The functional architecture of spontaneous BOLD fluctuations has been characterized in detail by numerous studies, demonstrating its potential relevance as a biomarker. However, the systematic investigation of its consistency is still in its infancy. Here, we analyze within- and between-subject variability and test-retest reliability of resting-state functional connectivity (FC) in a unique data set comprising multiple fMRI scans (42) from 5 subjects, and 50 single scans from 50 subjects.
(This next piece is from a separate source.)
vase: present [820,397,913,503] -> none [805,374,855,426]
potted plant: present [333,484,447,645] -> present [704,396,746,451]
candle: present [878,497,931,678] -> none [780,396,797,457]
We adopt a statistical framework that enables us to identify different sources of variability in FC. We show that the low reliability of single links can be significantly improved by using multiple scans per subject. Moreover, in contrast to earlier studies, we show that spatial heterogeneity in FC reliability is not significant. Finally, we demonstrate that despite the low reliability of individual links, the information carried by the whole-brain FC matrix is robust and can be used as a functional fingerprint to identify individual subjects from the population.